Where in the records does the word "front" appear? Copy each line that holds it.

Data extracted from a collection
::::

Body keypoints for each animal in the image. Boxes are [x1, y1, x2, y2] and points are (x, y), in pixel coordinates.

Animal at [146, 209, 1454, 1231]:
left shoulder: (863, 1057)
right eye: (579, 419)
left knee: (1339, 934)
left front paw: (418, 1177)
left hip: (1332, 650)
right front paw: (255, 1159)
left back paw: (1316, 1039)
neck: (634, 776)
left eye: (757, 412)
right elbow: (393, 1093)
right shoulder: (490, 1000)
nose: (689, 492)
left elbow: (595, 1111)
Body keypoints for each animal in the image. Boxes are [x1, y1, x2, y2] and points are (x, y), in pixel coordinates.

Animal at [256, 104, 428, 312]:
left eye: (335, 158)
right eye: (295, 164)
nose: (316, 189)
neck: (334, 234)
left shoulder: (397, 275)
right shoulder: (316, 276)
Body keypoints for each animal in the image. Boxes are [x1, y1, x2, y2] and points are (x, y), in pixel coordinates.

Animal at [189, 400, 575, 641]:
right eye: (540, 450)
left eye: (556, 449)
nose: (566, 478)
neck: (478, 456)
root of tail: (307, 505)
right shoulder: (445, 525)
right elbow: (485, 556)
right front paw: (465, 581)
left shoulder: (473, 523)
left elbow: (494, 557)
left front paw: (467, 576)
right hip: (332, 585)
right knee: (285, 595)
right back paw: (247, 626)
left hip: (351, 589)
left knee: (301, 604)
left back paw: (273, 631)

::::

## Solved problem
left front paw: (418, 1177)
right front paw: (255, 1159)
right front paw: (465, 581)
left front paw: (467, 576)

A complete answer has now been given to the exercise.